Pull out every line of the records below that contains the string "imprint". Uppercase and lowercase count as different letters.

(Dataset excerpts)
=====

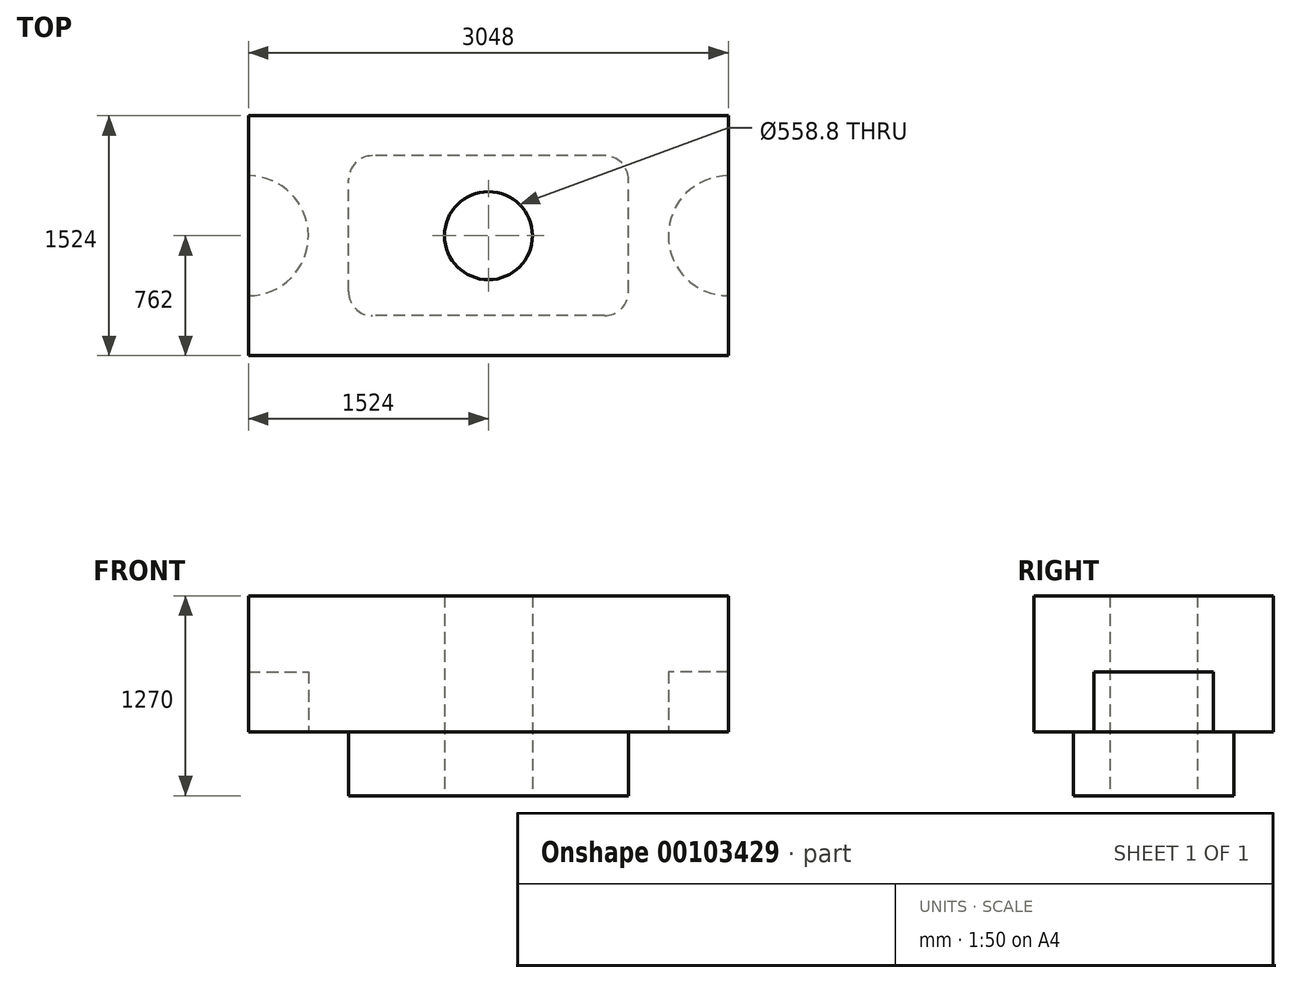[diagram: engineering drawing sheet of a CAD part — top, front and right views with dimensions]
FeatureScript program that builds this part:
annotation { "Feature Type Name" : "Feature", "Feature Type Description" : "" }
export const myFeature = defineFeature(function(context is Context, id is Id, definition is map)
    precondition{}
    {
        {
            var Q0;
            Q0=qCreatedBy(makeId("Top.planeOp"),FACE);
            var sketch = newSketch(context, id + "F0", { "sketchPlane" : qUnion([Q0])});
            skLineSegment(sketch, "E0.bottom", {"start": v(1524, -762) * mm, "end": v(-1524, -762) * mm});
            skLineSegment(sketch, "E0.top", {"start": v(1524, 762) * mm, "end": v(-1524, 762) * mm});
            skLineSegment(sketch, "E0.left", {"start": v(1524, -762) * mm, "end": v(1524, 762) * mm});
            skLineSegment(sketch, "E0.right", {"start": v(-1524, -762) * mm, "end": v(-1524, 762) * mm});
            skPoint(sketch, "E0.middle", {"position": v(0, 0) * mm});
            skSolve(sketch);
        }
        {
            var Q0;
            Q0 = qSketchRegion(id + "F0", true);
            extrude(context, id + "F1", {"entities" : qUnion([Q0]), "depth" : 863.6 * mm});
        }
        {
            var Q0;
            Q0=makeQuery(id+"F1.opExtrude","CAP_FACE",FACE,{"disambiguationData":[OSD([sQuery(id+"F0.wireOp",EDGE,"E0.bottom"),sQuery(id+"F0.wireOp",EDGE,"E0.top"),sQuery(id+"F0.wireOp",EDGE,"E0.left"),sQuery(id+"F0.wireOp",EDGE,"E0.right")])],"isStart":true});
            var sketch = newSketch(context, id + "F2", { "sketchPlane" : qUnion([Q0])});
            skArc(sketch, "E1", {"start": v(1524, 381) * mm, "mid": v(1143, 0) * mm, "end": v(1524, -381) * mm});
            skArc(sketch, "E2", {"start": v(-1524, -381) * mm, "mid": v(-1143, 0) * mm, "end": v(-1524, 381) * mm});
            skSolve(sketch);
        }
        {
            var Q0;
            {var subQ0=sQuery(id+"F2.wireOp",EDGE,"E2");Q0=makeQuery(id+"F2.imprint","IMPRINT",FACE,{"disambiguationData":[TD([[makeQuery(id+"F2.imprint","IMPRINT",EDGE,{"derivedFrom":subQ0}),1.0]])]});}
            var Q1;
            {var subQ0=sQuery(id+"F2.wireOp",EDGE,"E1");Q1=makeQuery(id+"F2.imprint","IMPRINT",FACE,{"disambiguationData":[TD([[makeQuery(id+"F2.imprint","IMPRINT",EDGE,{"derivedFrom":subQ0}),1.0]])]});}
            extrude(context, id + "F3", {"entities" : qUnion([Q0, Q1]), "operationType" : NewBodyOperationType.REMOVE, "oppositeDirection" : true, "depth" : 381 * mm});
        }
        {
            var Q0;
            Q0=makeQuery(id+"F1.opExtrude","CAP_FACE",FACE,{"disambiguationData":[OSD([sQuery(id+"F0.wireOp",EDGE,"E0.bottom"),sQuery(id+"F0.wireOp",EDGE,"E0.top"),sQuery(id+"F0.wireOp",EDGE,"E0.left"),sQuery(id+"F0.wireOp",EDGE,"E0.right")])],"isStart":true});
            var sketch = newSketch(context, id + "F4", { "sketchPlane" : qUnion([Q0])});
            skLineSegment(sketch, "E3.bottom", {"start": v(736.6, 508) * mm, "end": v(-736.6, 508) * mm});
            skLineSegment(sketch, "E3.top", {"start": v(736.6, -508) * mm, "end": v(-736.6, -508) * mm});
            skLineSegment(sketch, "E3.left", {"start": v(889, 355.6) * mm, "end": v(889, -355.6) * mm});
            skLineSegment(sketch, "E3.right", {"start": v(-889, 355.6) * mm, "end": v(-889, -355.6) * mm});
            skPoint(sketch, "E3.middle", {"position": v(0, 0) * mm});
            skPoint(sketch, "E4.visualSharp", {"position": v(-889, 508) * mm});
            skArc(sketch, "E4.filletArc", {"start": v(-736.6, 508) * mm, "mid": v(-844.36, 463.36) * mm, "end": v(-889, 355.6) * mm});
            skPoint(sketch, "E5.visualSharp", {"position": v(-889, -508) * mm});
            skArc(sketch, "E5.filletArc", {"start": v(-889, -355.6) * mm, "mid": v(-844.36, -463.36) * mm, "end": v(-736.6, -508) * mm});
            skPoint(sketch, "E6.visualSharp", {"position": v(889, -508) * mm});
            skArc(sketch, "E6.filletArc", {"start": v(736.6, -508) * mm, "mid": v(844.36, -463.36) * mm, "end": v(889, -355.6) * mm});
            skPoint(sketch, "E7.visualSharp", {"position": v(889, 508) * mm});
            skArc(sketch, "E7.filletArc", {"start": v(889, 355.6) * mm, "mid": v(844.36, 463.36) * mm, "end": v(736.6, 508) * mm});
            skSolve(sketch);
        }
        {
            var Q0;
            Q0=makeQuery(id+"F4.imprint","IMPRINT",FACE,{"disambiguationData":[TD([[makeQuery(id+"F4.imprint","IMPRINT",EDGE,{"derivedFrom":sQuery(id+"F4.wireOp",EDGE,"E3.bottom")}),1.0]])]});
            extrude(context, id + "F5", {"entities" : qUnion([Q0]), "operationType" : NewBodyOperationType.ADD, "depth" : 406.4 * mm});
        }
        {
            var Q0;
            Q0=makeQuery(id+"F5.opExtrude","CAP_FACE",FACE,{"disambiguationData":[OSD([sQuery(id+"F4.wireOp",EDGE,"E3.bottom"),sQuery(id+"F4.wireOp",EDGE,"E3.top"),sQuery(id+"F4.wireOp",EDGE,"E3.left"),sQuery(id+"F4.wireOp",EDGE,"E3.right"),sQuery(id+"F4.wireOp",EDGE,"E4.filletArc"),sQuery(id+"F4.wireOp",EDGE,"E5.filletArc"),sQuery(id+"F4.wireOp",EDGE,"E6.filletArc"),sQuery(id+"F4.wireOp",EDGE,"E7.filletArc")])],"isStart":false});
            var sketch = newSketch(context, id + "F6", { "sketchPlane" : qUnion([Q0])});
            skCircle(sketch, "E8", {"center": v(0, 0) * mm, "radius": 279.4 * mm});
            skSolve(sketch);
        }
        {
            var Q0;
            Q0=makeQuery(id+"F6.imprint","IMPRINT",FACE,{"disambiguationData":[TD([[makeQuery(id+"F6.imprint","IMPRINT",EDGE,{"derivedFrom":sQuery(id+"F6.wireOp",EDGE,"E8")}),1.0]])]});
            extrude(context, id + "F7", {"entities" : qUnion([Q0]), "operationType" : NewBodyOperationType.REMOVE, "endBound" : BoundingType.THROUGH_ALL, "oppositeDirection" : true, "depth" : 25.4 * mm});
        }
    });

=====

Result of the exercise
            {var subQ0=sQuery(id+"F2.wireOp",EDGE,"E2");Q0=makeQuery(id+"F2.imprint","IMPRINT",FACE,{"disambiguationData":[TD([[makeQuery(id+"F2.imprint","IMPRINT",EDGE,{"derivedFrom":subQ0}),1.0]])]});}
            {var subQ0=sQuery(id+"F2.wireOp",EDGE,"E1");Q1=makeQuery(id+"F2.imprint","IMPRINT",FACE,{"disambiguationData":[TD([[makeQuery(id+"F2.imprint","IMPRINT",EDGE,{"derivedFrom":subQ0}),1.0]])]});}
            Q0=makeQuery(id+"F4.imprint","IMPRINT",FACE,{"disambiguationData":[TD([[makeQuery(id+"F4.imprint","IMPRINT",EDGE,{"derivedFrom":sQuery(id+"F4.wireOp",EDGE,"E3.bottom")}),1.0]])]});
            Q0=makeQuery(id+"F6.imprint","IMPRINT",FACE,{"disambiguationData":[TD([[makeQuery(id+"F6.imprint","IMPRINT",EDGE,{"derivedFrom":sQuery(id+"F6.wireOp",EDGE,"E8")}),1.0]])]});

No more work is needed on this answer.